Two of my close friends committed suicide. A third friend, an IAS officer who retired as Chief Secretary of a state, has ended up in a mental hospital. He never tried to take his own life but in college had lunged at me once with a knife. A close relative attempted suicide in Australia but survived because of timely help. Both the friends who killed themselves were bright, if not brilliant, and were successful in their chosen fields. They were hugely popular and to our envy had several accomplished women eating out of their hands. They were happily married though and we spent lot of time together.
That they were troubled occurred to some of us when one of them darkly claimed there was a CIA conspiracy to kill him. We laughed at him. He began to avoid us, claiming that we had joined the conspiracy against him. He was forced to consult a psychiatrist and put under medication. He recovered in about four months, joked that he had returned from the brink and we celebrated.

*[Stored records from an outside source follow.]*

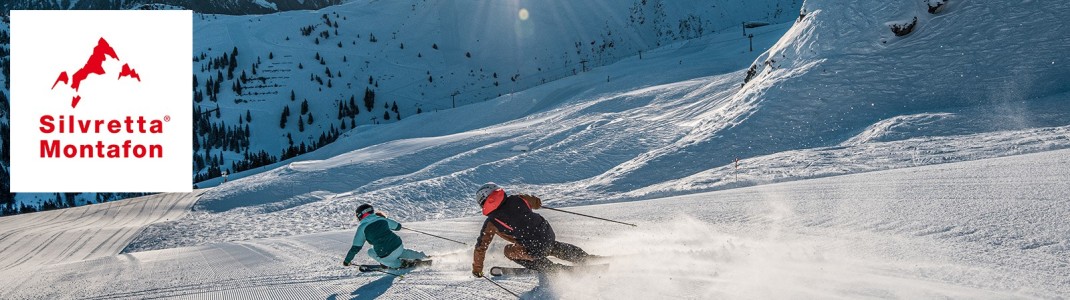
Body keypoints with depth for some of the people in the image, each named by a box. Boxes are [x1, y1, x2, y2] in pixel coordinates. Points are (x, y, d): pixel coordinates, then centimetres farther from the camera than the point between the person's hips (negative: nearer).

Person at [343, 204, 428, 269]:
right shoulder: (382, 219, 9)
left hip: (386, 255, -5)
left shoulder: (362, 228, -1)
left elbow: (356, 247, -1)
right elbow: (398, 226, 23)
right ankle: (419, 255, 38)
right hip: (399, 246, 5)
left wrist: (347, 261, 12)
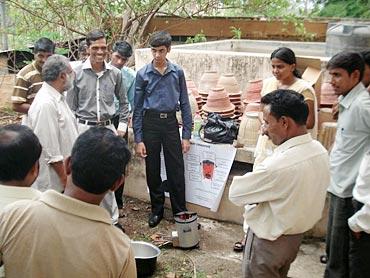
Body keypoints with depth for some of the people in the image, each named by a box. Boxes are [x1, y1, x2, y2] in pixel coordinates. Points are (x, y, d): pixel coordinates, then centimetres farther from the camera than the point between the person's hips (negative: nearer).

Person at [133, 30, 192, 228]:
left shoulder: (177, 73, 1)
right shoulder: (143, 74, -2)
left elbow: (184, 104, 5)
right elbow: (137, 107, 0)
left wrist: (187, 135, 0)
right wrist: (138, 139, -4)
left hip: (171, 122, 0)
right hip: (150, 122, 0)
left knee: (176, 170, 3)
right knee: (152, 170, 10)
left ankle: (180, 211, 18)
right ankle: (157, 209, 28)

A few months down the line, he was dead, having drowned himself. He had tied a brick to his ankle before jumping into a lake.
The relative, when he was brought back from Australia, would initially say nothing and stare vacantly at us. I made it a point to spend an hour with him every day and for the first week or so, delivered monologues, shared jokes, read out from newspapers and chatted about food, music and films. There was no reaction. After a time, he began to sit up when I approached. After some more time he began asking questions in monosyllables. Why? How? When?
It took a month before he began confiding. He could hear what others were thinking, even when they were far away. He was suspicious of everybody and reluctant to step out the Indian embassy in Beijing, China of his room. Ten years have passed since then. He has completed his Ph.D. from one of the IITs after doing a mater’s course engineering. He has worked in one of the IITs and at IISC, Bangalore. The best part is that he can share with friends what he has gone through, admits freely that he is under medication and laughs away all suggestions that he get married. “Had it been a daughter, would you have allowed her to marry someone like me,” he asked his parents.
Unlike in Hindi films, which have done a great disservice by depicting mental illness as comic, in my experience most of the mentally ill have been skillful, intelligent and kind. They had their bouts of doubts and delusions. An elegant lady, I remember, was convinced that she was having an affair with filmmaker Satyajit Ray. A handsome England returned dude from an industrialist’s family would lose his mind whenever he saw photographs of Queen Elizabeth in the newspapers. But by and large you couldn’t make out they had any illness.
Mental illness is harder to bear. Hiding inner demons at home or the workplace is often unbearably difficult. Even more ‘normal’ feelings of fear, insecurity or jealousy need to be cloaked lest they evoke ridicule. Mental pain cannot be seen. A common cold can make a sympathetic boss send you home. But a panic or anxiety attack is more likely to be seen with suspicion.
Psychiatry is still in its infancy. But it is now known that genes and chemical imbalances are responsible for delusions and paranoia. If diagnosed and treated early, most of the victims can lead fruitful, even successful and normal lives. But it is useless to expect the Government to put together an effective system and structure to deal with mental health. People need to mobilise themselves to spread awareness, remove the stigma and help the needy.